### [Extracted information]
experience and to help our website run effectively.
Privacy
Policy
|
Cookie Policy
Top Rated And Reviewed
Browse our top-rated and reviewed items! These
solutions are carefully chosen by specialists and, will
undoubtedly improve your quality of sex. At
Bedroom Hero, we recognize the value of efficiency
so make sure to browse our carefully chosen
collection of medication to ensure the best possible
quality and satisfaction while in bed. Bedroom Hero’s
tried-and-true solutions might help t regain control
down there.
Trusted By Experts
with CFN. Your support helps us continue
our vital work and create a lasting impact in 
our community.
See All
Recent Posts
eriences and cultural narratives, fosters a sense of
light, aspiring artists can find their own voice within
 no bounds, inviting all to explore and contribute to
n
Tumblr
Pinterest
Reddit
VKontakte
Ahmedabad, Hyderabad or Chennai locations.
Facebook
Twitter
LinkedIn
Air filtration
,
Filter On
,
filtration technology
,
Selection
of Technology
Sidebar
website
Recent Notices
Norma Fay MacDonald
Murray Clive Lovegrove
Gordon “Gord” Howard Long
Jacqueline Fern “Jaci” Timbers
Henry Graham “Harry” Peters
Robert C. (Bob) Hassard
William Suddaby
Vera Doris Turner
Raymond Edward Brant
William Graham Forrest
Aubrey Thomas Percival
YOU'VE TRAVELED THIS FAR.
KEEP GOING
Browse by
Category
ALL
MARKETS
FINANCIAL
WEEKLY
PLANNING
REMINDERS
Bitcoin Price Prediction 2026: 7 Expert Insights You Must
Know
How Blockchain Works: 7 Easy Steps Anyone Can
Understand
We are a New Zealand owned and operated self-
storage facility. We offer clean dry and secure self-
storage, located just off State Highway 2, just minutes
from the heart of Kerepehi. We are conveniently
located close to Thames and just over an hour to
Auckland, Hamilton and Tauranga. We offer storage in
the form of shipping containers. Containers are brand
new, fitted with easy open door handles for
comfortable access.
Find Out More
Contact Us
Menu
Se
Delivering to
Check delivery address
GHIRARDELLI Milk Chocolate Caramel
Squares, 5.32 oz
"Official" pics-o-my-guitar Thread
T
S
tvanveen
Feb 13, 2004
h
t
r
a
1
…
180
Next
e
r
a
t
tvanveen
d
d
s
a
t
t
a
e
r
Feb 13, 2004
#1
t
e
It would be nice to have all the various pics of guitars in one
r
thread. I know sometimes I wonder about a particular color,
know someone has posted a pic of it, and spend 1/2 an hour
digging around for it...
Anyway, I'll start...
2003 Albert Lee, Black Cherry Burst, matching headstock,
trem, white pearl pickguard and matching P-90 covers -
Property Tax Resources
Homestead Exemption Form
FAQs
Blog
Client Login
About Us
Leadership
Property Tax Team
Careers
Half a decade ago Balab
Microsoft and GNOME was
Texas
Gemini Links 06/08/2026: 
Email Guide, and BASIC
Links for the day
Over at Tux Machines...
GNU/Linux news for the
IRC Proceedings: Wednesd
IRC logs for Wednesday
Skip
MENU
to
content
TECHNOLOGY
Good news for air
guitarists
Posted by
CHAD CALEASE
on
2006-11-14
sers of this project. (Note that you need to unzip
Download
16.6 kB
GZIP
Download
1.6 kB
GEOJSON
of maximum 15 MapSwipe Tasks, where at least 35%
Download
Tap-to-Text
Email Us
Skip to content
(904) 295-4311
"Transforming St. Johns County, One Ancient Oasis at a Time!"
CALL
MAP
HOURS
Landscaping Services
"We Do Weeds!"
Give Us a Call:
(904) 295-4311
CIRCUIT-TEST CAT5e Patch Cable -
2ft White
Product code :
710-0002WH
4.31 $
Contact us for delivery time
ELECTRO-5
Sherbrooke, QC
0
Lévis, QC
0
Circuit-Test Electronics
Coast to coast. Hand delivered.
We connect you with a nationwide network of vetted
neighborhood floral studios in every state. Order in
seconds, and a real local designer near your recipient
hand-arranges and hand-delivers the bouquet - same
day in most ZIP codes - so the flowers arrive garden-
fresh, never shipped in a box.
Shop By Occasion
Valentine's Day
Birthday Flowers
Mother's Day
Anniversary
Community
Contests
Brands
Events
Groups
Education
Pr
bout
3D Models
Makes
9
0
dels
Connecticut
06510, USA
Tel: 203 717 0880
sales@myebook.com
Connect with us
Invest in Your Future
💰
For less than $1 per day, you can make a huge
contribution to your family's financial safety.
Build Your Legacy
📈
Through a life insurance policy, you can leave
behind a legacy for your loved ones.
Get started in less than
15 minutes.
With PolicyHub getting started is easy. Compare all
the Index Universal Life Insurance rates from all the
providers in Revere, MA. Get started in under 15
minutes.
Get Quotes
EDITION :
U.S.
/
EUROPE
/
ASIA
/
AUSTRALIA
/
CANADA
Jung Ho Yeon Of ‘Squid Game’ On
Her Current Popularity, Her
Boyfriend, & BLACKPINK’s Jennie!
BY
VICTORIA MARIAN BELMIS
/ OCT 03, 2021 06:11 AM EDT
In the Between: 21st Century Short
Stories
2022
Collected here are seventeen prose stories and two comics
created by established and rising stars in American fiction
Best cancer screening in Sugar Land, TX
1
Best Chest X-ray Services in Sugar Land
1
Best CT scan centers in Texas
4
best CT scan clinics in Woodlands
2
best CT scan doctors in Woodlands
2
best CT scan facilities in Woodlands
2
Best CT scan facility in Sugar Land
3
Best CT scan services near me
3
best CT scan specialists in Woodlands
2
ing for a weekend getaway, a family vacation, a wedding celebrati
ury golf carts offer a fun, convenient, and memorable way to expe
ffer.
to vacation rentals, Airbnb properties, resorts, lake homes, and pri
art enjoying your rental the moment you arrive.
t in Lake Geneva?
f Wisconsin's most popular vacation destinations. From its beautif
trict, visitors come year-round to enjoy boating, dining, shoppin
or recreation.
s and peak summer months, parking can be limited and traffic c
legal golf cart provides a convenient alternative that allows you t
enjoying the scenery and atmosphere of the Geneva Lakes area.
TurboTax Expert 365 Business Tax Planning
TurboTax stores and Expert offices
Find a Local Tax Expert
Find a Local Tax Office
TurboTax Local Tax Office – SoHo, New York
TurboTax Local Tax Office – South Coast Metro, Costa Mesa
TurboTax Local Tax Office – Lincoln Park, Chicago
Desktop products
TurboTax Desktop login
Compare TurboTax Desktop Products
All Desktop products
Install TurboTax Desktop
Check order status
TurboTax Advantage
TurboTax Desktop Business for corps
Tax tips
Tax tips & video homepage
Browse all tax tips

### [Work to be completed]
For this task, write out exactly the lines of the entries above, starting at the line with "best CT scan clinics in Woodlands" and ending at the line with "Find a Local Tax Expert", both included, and no others.

### [Written response]
best CT scan clinics in Woodlands
2
best CT scan doctors in Woodlands
2
best CT scan facilities in Woodlands
2
Best CT scan facility in Sugar Land
3
Best CT scan services near me
3
best CT scan specialists in Woodlands
2
ing for a weekend getaway, a family vacation, a wedding celebrati
ury golf carts offer a fun, convenient, and memorable way to expe
ffer.
to vacation rentals, Airbnb properties, resorts, lake homes, and pri
art enjoying your rental the moment you arrive.
t in Lake Geneva?
f Wisconsin's most popular vacation destinations. From its beautif
trict, visitors come year-round to enjoy boating, dining, shoppin
or recreation.
s and peak summer months, parking can be limited and traffic c
legal golf cart provides a convenient alternative that allows you t
enjoying the scenery and atmosphere of the Geneva Lakes area.
TurboTax Expert 365 Business Tax Planning
TurboTax stores and Expert offices
Find a Local Tax Expert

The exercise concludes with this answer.